- NFP
is licit, and anyone who argues against the use of NFP is a dissenter at
best, a heretic at worst.
- NFP
is not the same as contraception, so there is and can be nothing sinful in
it.
- Only
the couple themselves can decide, after “prayer and discernment” whether
they have a serious reason to postpone conception.
But these are not, in fact, the
important issues, because in reality, these are not the issues that lie beneath
the intuition of many faithful (and usually traditionalist) Catholics that
there is something wrong with the NFP mentality, the NFP “way of life”.
The issues listed above can be
dispatched quickly:
- I
agree that NFP is licit; that does not mean it is required, nor does it mean it is virtuous.
- I
can agree that there is a difference between contraception and birth
control; NFP, technically, may not be contraception, but it is certainly,
unequivocally, birth control.
- The
“conscience” argument can be refuted on a number of points; however, for
the sake of argument, and to make the point that there’s something wrong
with NFP, let’s simply allow any reason to stand as valid. I’m not arguing about precise
definitions of “serious reasons”; I’m aiming to show that there is
something inherently wrong with the promotion of intentionally sterile sex
as a means of birth control.
The issue lies more with the
attitude underlying the promotion of NFP. Take, for instance, the USCCB’s expressed
desire that every diocese have an NFP program, and that all couples seeking to
be married in the Church be required to take an NFP course. Are the bishops
assuming that every married couple will have serious reasons not to welcome all
the children God desires to send them? Consider also a program called “The
NFP-Centered Parish”, which is problematic in its very name: why would we want
a parish to be centered on a method of regulating births that should be used
only for serious reasons?
There is good reason to believe
that such an attitude reflects the Church’s attempts to become more “modern”,
to address the current issues in secular society, and to appear as a compassionate
Mother who takes into account Her children’s trials and tribulations, rather
than a Holy Mother who insists on certain standards of behavior, on a
willingness to sacrifice, that will get Her children to Heaven. Pope Pius XI
saw the dangerous potential of artificial contraception entering the Catholic
world when the Protestants hesitantly allowed its use for their own
congregants, and he promulgated Casti
Connubii in order to combat it.
But not too long afterwards, with
the world (especially the US) clamoring for “population control”, and with
women seeking more and more to have jobs and careers outside the home, and with
financial affluence becoming more attainable and therefore more desirable for
many families, the question became, “How can Catholics limit the number of
babies they produce without violating Church teaching?” Indeed, the “Majority
Report” of the Papal Commission that was convened to discuss the issue of birth
control was of the opinion that Church teaching on this issue should be
changed. And of course, the outcry and the dissent waged against Humanae Vitae and the upholding of
Church teaching against contraception made it clear that in the US, Catholic
theologians and clergy had been convinced that the large Catholic family should
become a thing of the past.
Pope Paul VI made some dire
predictions – all of which certainly seem to have come to pass – regarding the
consequences of artificial contraception being loosed on the world. General
moral decline was one of those predictions, and there can be no doubt that that
has occurred. And really, that moral decline focuses largely around the issue
of sex – and mostly this concern with sex revolves around a perceived “right”

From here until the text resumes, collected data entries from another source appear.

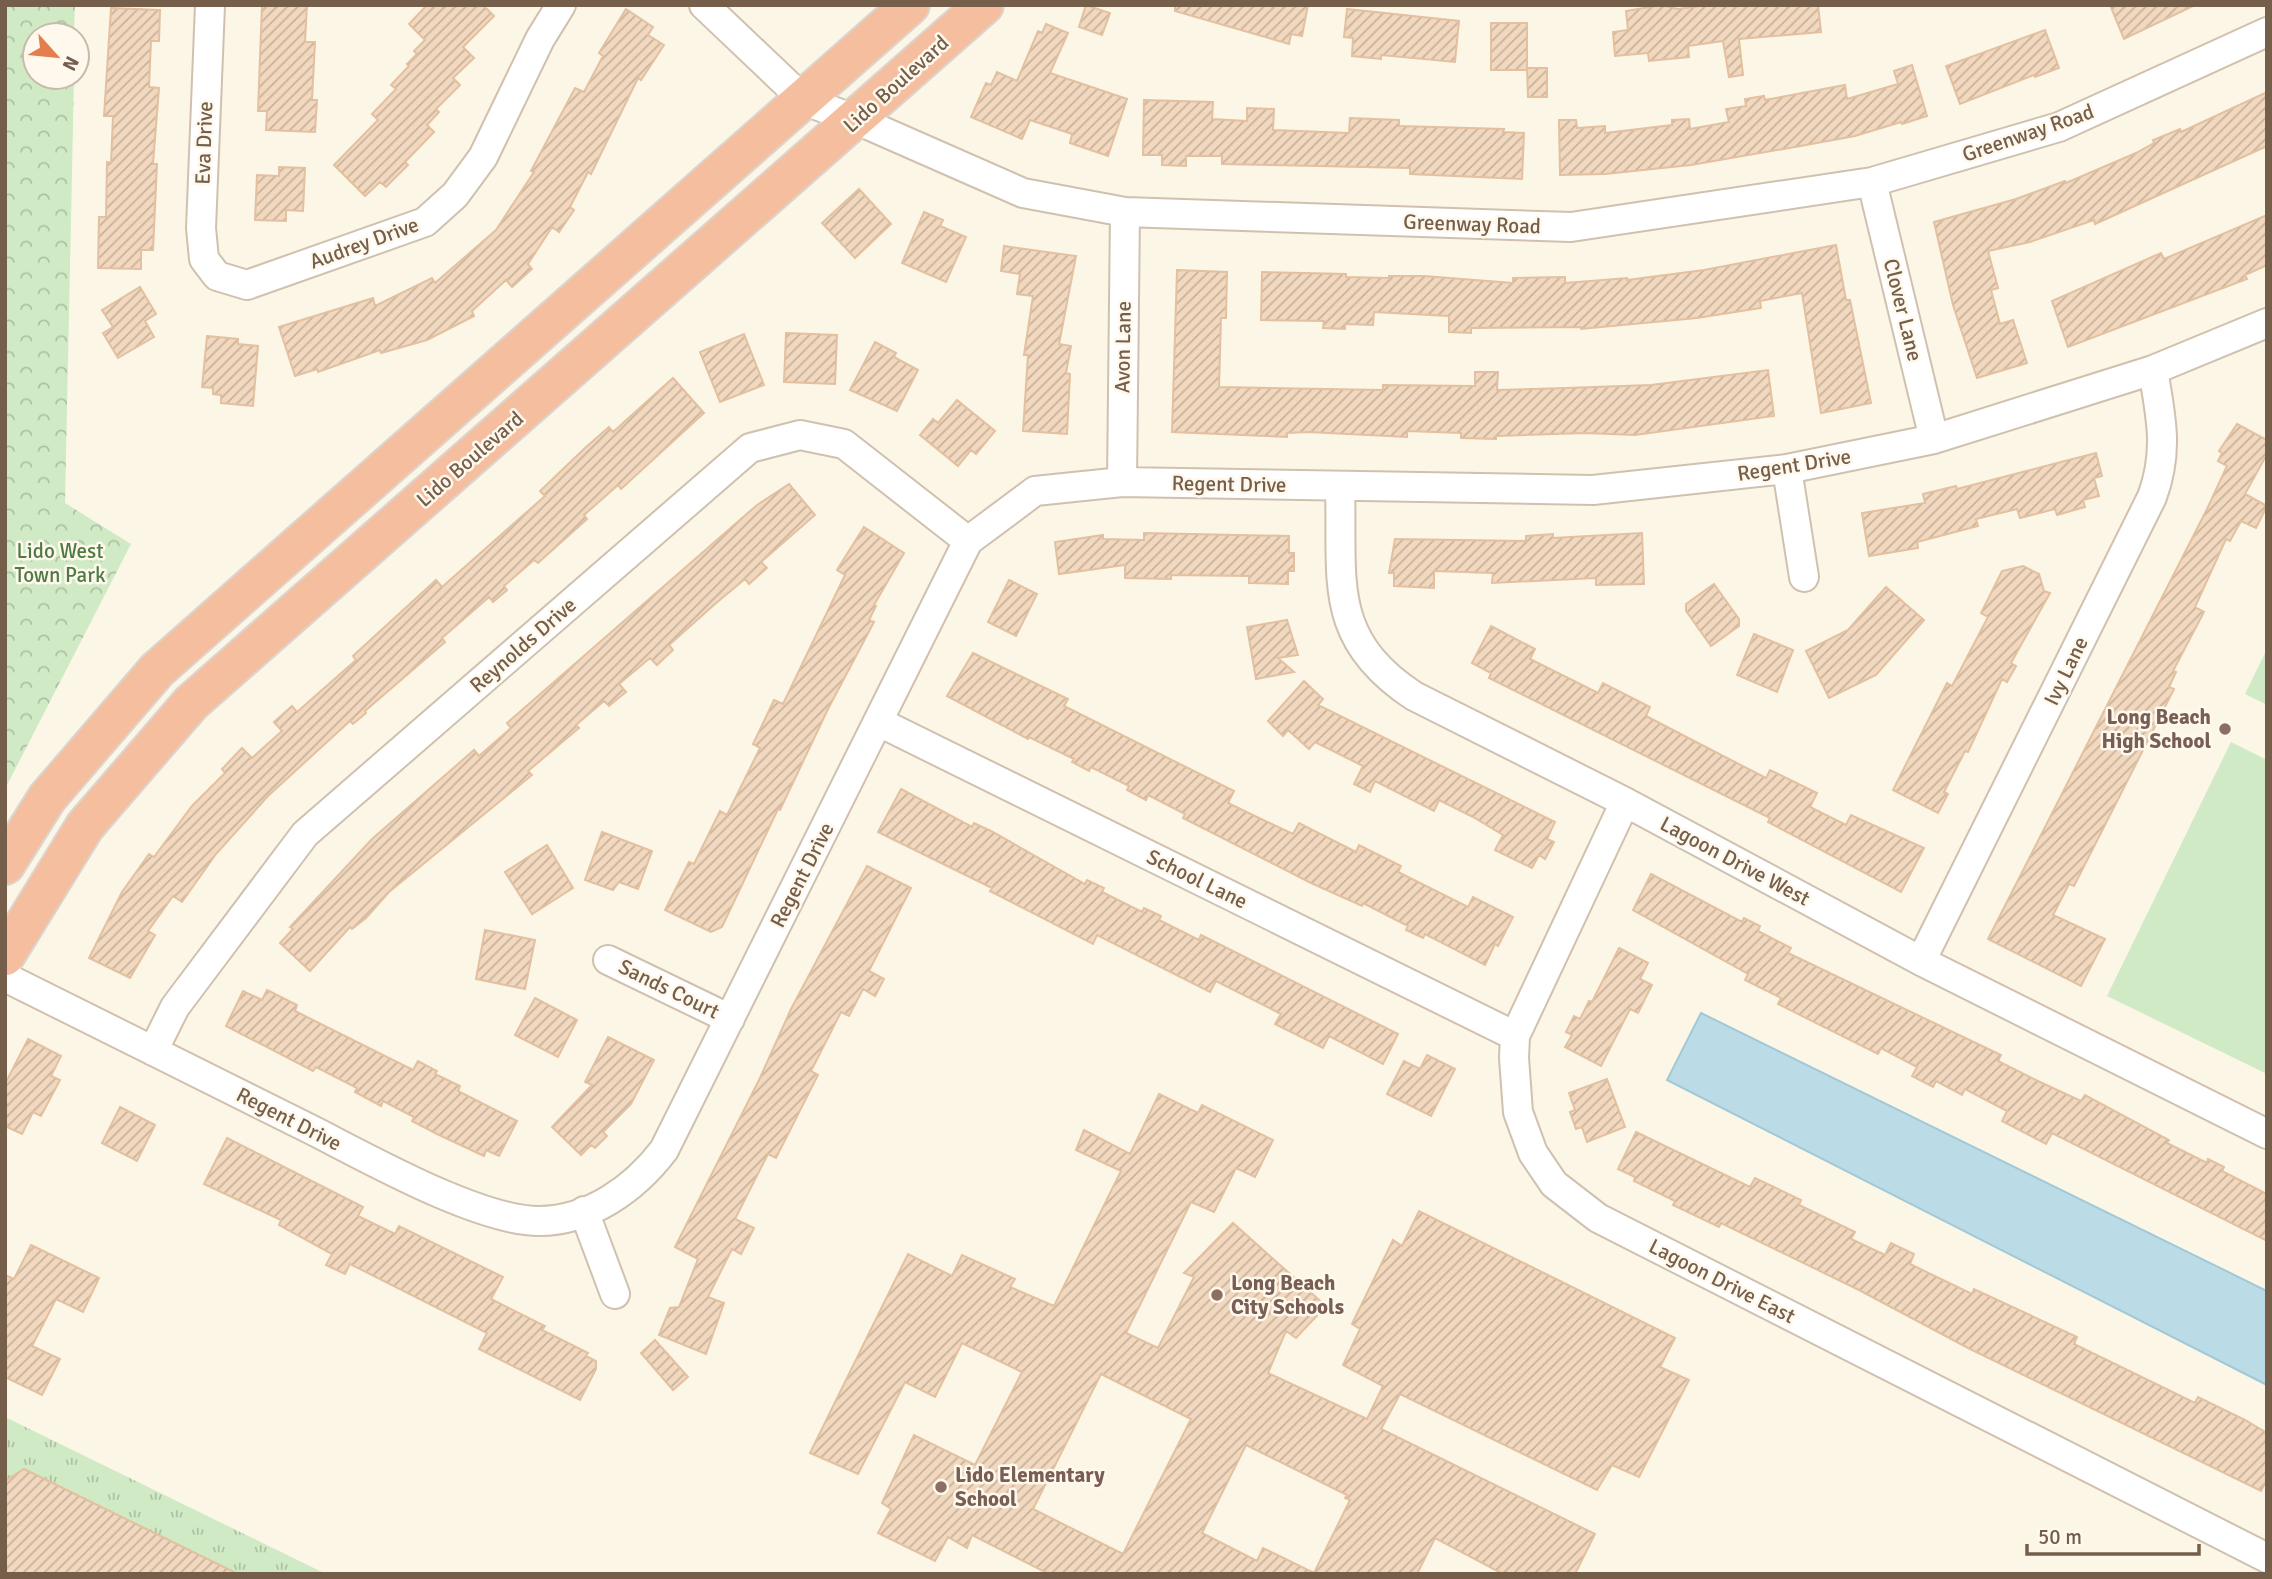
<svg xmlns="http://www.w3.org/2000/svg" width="2272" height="1579" font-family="Signika,sans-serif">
<defs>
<pattern id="grass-tufts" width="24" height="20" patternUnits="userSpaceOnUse" patternTransform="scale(1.75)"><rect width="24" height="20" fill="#d0eac5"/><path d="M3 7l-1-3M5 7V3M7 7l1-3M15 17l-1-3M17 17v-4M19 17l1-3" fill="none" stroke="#adc1a2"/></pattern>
<pattern id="forest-crowns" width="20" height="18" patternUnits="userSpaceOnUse" patternTransform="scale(1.75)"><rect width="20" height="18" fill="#d0eac5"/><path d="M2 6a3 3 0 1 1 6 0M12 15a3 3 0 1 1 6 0" fill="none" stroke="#adc1a2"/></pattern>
<pattern id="building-hatch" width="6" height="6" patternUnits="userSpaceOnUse" patternTransform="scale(1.75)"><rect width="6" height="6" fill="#f1d8be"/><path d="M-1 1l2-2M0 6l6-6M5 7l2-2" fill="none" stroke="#c8b29c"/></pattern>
</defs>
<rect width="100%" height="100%" fill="#fcf6e7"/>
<path fill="url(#grass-tufts)" d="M5,1417l321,157h-321z"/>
<path fill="url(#forest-crowns)" d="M5,5h70l-1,30h-39v42h39l-9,426 66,41 -126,245z"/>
<path fill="#d0eac5" d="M2267,649v56l-22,-11z
M2231,742l36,18v314l-160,-78z"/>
<path fill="#bbdbe6" stroke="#a1c9d7" stroke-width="2" d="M1701,1013l566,278v94l-600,-305z"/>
<path fill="url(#building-hatch)" stroke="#e3c09f" stroke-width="2" fill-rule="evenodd" d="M262,5h45l-2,37h10l-3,58h5l-2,32 -49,-2 1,-19h-9z
M427,5h56l11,11 -31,31 11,11 -21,20 7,7 -24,24 3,3 -12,13 7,7 -29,30 3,3 -22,22 -6,-5 -15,14 -31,-31 44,-45 -6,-6 24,-25 -5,-4 18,-19 -2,-2 10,-10 -3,-3 11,-11 -16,-16z
M1086,5l24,8 -8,22 -23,-8z
M1175,5h133l-6,31 -11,-2 -2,10 -114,-33z
M1661,5l17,4 29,-4h111l3,27 -82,7 4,36 -14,2 -6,-36 -35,5 1,11 -40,4 -1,-8 -33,3 -2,-24 15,-2 -2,-19z
M2110,5h85l-71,34z
M111,8l49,2 -1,31h-8l-2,46 10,1 -6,76h4l-4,86h-12v19l-43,-1 1,-51h7l1,-55 4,1 2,-47h-9z
M626,9l27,18 -5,8 16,10 -23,35 -3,-2 -47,96 -3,-2 -18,35 4,3 -15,22 -7,-5 -24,37 4,5 -20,18 -6,-7 -34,31 2,5 -47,24 -46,13 -1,-3 -62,22 -1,-3 -22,7 -16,-49 94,-29 2,8 57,-28 3,5 61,-53 38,-58 -3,-1 44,-83 9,4 19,-36 -4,-3z
M1347,9l112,12 -4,41 -74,-7v4l-29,-3 1,-18 -9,-1z
M1491,23h36v47h-36z
M1046,24l22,9 -18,40 77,26 -19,57 -38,-13 2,-9 -42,-14 -8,19 -51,-22 15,-34 5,2 6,-13 20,9 21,-50 4,2z
M2045,30l14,38 -24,9 -1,-2 -74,29 -14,-38z
M1912,65l15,51 -25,8 -1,-2 -46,14 -60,11 -104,18 -86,9 -45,1 -1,-55h17l1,8 28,-2v7l67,-8v-5l17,-1 1,10 39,-7 -3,-13 20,-3 -1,-7 19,-3 1,4 80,-15 2,14 51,-15 -4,-13z
M1527,68h20v29h-19z
M2267,92v54l-172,78 -1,-4 -64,22 -42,9 10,37 -7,2 9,34 13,-4 14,43 -50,15 -24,-73 -19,-83 82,-23 49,-18 1,2 70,-30 18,-10 -1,-3 27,-11 1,3z
M1144,100l69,2 -1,17 35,2v-13l27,1 -1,21 76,3 1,-15 49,2v6l105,3 -1,3 21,1 -2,46 -112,-5v-6l-188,-4v-8h-36v10l-24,-1v-10h-19z
M279,167l26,1 -2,43 -17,-1v11l-31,-1 2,-45 22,1z
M859,189l32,35 -36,34 -33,-35z
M924,212l19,8 -3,6 26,11 -20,45 -44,-19z
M2267,215v50l-22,10 2,4 -179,68 -16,-46 109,-48 3,6z
M1836,245l10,55h4l21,103 -50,10 -19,-120 -42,8 1,7 -64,10 -116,11v-2l-110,1v5l-22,-1v-16l-75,-4 -1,13 -28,-1v5l-22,-1 1,-7 -63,-1 1,-48 84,2v3l43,1v-2h35l89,7v-5l52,-1v6l62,-5v2l77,-10z
M1004,246l72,10 -17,88 12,2 -5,27 4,1 -3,60 -44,-3 5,-76h-4l9,-59 -16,-2 3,-20 -19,-3z
M1177,270l50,2 -1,46h-5l-2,69 164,3v-5l92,1v-14h23l-1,18 69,-2 85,-3 117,-15 6,46 -139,19 -50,-2 -89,3v3l-35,-1v-5l-54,-2v6l-99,-5 -21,1v4l-115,-5z
M140,287l16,27 -11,7 9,16 -36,21 -15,-25 10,-6 -11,-17z
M786,333l51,2 -2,49 -51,-2z
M744,334l20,51 -44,17 -20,-50z
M207,336l31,3v5l20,2 -5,60 -32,-3v-8l-8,-1v-6l-11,-1z
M875,342l21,11 -2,4 24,13 -21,41 -47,-21z
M673,378l31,35 -83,76 -3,-4 -34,30 3,4 -49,44 -4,-3 -30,26 3,4 -14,12 -4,-5 -47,41 3,4 -80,69 1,2 -13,11 -3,-3 -82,75 -52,58 -34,48 -9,-6 -25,35 7,4 -25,43 -41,-20 33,-66 27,-38 5,3 38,-51 33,-33 -3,-4 20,-21 10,10 30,-27 -8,-9 18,-16 5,6 59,-52 -3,-4 83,-76 6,7 103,-91 -5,-5 45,-43 24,-21 4,5z
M957,400l38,31 -19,23 -5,-4 -13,16 -38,-31 13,-16 5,4z
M2237,424l30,16v14l-22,40 22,12 -11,22 -15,-7 -11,20 -4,-2 -31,68 9,5 -31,59 3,1 -7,15 5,2 -100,197 -5,-2 -16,31 52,24 -24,47 -93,-47 219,-430 20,-43 -9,-5 4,-8 -3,-2z
M2096,453l6,23 -8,2 5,18 -16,4 2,7 -28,8 -2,-6 -35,9 -3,-9 -41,10 2,7 -61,16 1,6 -49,8 -7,-43 63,-10 -2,-9 33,-8 1,3z
M789,484l26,31 -54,47 6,6 -18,16 -4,-5 -30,25 -46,41 4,5 -16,15 -7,-7 -31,26 7,8 -17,14 -5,-5 -28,24 3,3 -51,43 4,4 -143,117 -23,26 -14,11 -2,-2 -40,44 -30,-28 13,-14 -3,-2 82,-88 102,-89 5,6 32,-28 -4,-5 47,-41 203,-177z
M864,527l40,26 -30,52 2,1 -7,14 5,2 -46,87 -48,101 -2,-1 -56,118 -11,5 -46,-22 24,-48 5,2 26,-53 7,4 33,-67 -7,-4 21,-44 9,4 62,-129 -8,-5z
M1144,533l145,3v17h5v18h-6v13l-39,-1v-7l-78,-1v4l-46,-1v-13l-66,9 -4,-32 48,-7v4l41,1z
M1642,533l2,51 -48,1v-7l-104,5 1,-10 -59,-2v17l-19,-1 -21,-1v-13h-5l6,-34 131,2v-5l27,-2v4z
M2023,566l16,8 5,17 6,2 -39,70 5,3 -9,16 -5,-3 -34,73 -3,-1 -21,41 4,2 -10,19 -45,-23 54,-107 5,3 36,-69 -7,-4 21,-42z
M1009,580l28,14 -21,42 -28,-14z
M1714,584l25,35v7l-28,20 -25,-35v-7z
M1886,587l38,33 -48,55 -47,23 -23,-47 42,-21z
M1287,620l11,35 -20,3 16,14 -38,7 -9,-52z
M1491,626l44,23 -5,10 68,34 5,-10 47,24 -4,9 52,27 68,35 4,-8 47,23 -7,14 36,18 5,-10 73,33 -23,44 -133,-70 2,-4 -281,-140 2,-5 -19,-10z
M1754,634l39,16 -16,42 -40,-17z
M973,653l95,46 -4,7 170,85 -6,12 33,16 32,15 6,-11 57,29 3,-7 42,21 -3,6 70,35 5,-10 40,20 -15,29 -3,-2 -10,21 -60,-31 -2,4 -17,-8 2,-4 -45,-23 -1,3 -51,-23 -128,-65 2,-4 -37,-19 -2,5 -19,-10 2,-4 -38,-19 -2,4 -17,-9 2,-3 -45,-22 -1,2 -81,-43z
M1304,681l19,18 -5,6 237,117 -8,17 7,3 -9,17 -6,-4 -7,13 -37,-18 8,-15 -30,-18 -34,-17 -5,11 -59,-30 -5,11 -16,-8 9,-18 -48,-24 -6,7 -21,-19 -5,6 -15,-15z
M901,789l71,38 2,-4 17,8 94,53 2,-4 17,8 -2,4 40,20 2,-4 17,8 -2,4 40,20 2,-5 197,99 -15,30 -54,-28 -6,12 -48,-24 6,-10 -65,-33 -6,11 -113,-57 -4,9 -103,-53 2,-3 -114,-56z
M602,832l50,19 -14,38 -19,-7 -6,8 -28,-10z
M547,845l26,43 -41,26 -27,-42z
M867,866l44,22 -42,83 15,8 -9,17 -12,-7 -14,27 -8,-4 -30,59 7,4 -42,83 -8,-4 -33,65 19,9 -13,26 -9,-5 -24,48 16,6 -18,51 -47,-19 11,-27 9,-1 19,-48 -23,-12 84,-167 32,-71z
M1651,874l91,48 2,-4 16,8 -2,5 33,17 -3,5 213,102 -3,6 42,21 41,19 4,-6 84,45 -2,3 40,20 1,-4 16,8 -2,4 45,23v47l-215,-108 -6,11 -44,-23 5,-10 -42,-22 -3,6 -26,-14 -3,6 -21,-11 5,-9 -36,-19 -3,6 -100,-50 3,-6 -36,-18 3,-6 -115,-64z
M485,930l50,10 -10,49 -49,-10z
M1619,948l29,15 -8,16 12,6 -14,28 -8,-4 -29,57 -36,-19 7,-12 -6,-3 8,-16 6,3 9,-18 3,1z
M267,990l30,15 -2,6 118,59 5,-9 19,10 -2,3 25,12 -2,5 59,30 -18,35 -13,-6 -2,6 -47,-22 -25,-13 2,-4 -31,-16 -2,5 -26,-14 2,-4 -41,-21 -3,4 -87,-45 17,-35 19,9z
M535,998l42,22 -19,37 -43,-22z
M608,1037l46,23 -23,44 -28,28 4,4 -12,12 -4,-3 -10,10 -29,-28 40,-42 -7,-3z
M28,1039l33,17 -10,20 9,4 -19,36 -8,-4 -11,22 -17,-8v-42z
M1427,1055l28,14 -24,47 -44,-22 17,-33 16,8z
M1607,1079l18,48 -38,15 -5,-15 -6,2 -6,-17 5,-2 -6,-17z
M1159,1094l39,19 4,-8 71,35 -18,37 -19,-9 -22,44 -23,-10 -65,131 32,15 36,-71 -10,-4 49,-50 93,83 -30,32 -10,-7 -18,42 99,46 16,-33 -40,-21 17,-36 -8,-5 41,-84 9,6 17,-35 256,127 -15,29 29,13 -50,97 -27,-12 -15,25 -197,-96 -19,35 214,105 -20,40h-72l-68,-36 -18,36h-368l-77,-39 -5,13 -19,-11 -13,24 -57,-28 13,-24 -9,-6 32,-68 61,30 47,-93 -60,-29 -27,54 -30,-15 -47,92 -48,-21 98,-199 44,22 10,-21 53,24 -5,8 44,19 67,-135 -45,-21 8,-20 46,24zM1101,1374l90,45 -68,135 -90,-45zM1246,1445l101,50 -2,3 5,2 -36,73 -51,-25 -6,13 -55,-28z
M120,1107l35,18 -18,36 -35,-18z
M1636,1132l114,55 5,-9 46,22 -2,5 56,27 -4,7 34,16 6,-12 23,11 -4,10 62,30 2,-5 103,48 -3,7 121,59 3,-6 47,23 22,13v47l-6,11 -293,-143 -109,-58 -138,-67 -2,4 -46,-22 2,-4 -41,-20 1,-4 -17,-8z
M227,1138l136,69 -5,9 37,18 4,-8 104,51 -12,22 54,27 -3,4 46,23 -2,3 10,5v8l-16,31 -101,-51 8,-16 -137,-69 -5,10 -19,-9 6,-11 -53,-29 2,-5 -77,-36z
M31,1245l68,33 -16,34 -27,-13 -24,47 28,13 -18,36 -37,-18v-102l9,4z
M655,1340l33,37 -15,13 -32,-37z
M24,1469l214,105h-233v-93z"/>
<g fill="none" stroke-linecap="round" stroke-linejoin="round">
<g stroke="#d0c1af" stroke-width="32">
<path id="street" d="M210,5l-9,223 3,31 13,17 30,9 178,-63 30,-27 28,-38 57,-118 21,-34
M704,5l101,96 52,19 166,73 102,19 446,15 301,-45 187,-55 208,-95
M1872,182l62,257
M1787,469l17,108
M1122,482l3,-270
M1340,486c3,94 -14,152 74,210l211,106 296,159 346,173
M879,722l636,314
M1625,802l-110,234 -1,22 4,54 15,41 21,31 44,34 669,340
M608,960l122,59
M1921,961l231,-464c17,-46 9,-80 1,-127
M5,977c103,51 206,103 309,154 55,28 165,90 225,90 51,0 96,-33 125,-71l304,-609 67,-50 87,-9 471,8 194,-21 147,-30 219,-69 114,-47
M153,1051l22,-44 130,-173 445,-386 50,-13 44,9 124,97
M584,1211l31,83"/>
</g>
<g stroke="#dbd5d0" stroke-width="42">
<path id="highway" d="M5,865l42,-67 110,-128 753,-665
M5,956l80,-130 106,-123 793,-698"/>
</g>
<use href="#street" stroke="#fff" stroke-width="28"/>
<use href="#highway" stroke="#f5be9f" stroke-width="38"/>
</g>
<g fill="#8d6e63" stroke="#fff9ed" stroke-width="2.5">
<circle cx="2225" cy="729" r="7"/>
<circle cx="1217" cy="1295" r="7"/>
<circle cx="941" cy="1487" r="7"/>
</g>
<g text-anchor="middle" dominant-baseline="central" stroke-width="5" stroke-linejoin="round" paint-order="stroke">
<g font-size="21" fill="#755f4b" stroke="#fff9ed">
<text transform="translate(896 84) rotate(-42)">Lido Boulevard</text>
<text transform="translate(2028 133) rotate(-19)">Greenway Road</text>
<text transform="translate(204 143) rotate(-88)">Eva Drive</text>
<text transform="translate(1472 224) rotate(2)">Greenway Road</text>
<text transform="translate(364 243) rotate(-20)">Audrey Drive</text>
<text transform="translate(1903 310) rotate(76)">Clover Lane</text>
<text transform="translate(1123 347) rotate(-89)">Avon Lane</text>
<text transform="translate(470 459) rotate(-41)">Lido Boulevard</text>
<text transform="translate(1794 465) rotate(-9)">Regent Drive</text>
<text transform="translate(1229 484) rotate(1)">Regent Drive</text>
<text transform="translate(523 645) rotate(-41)">Reynolds Drive</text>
<text transform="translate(2066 671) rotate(-64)">Ivy Lane</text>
<text transform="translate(1735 861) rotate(28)">Lagoon Drive West</text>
<text transform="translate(802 875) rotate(-63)">Regent Drive</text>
<text transform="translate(1197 879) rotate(26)">School Lane</text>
<text transform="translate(669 989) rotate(26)">Sands Court</text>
<text transform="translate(289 1119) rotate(27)">Regent Drive</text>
<text transform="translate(1722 1281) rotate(27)">Lagoon Drive East</text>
</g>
<g font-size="21" fill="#4e7b43" stroke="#fff9ed">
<text x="60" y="551">Lido West<tspan x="60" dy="24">Town Park</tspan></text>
</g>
<g font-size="21" font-weight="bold" fill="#785e54" stroke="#fff9ed" text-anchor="start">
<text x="2211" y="717" text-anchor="end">Long Beach<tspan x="2211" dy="24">High School</tspan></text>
<text x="1231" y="1283">Long Beach<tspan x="1231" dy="24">City Schools</tspan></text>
<text x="955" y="1475">Lido Elementary<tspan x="955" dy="24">School</tspan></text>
</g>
</g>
<rect width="2272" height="1579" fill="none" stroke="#755f4b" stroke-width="14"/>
<g transform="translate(56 56) rotate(117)"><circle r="33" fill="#fff9ed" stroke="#c8bbac" stroke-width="2"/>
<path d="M0-5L12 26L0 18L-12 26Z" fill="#e47e4e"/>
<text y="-10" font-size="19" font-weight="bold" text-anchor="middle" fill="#755f4b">N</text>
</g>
<path d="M2027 1544v10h172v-10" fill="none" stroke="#755f4b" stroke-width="3.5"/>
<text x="2038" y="1544" font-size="21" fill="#755f4b" stroke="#fff9ed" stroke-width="5" paint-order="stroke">50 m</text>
</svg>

to engage in the sex act without having to worry about the naturally-intended
consequence of that act: the conception of a child. Divorcing procreation from
the pleasure of the sex act has resulted in a perceived “right” to have sex in
whatever way one chooses: pre-marital sex, extra-marital sex, homosexual “sex”.
And talk of recognizing the “legitimacy” of sex with minor children and even
animals has become far from rare in the media. Society today is consumed with
the apparent need to talk about, and engage in, sex.
Before things reached their
current state of moral corruption, though, Catholic theologians were trying to
figure out how to ensure that married couples could engage in the marital embrace
without having babies. And today, the moral disasters of the secular culture
notwithstanding, the Catholic world can also be said to be divorcing
procreation from the sexual act itself. Only, in the Catholic case, we call it
“natural”.
I don’t think NFP is “natural”;
I think it’s a concession to concupiscence and (typically) an excuse to limit
the number of children a couple “chooses” to have. “Natural” would be a married
couple loving each other and expressing that love in the conjugal embrace
regardless of whether that happens on a “safe” day. “Natural” would, in most
cases, mean a large family. We need more of those!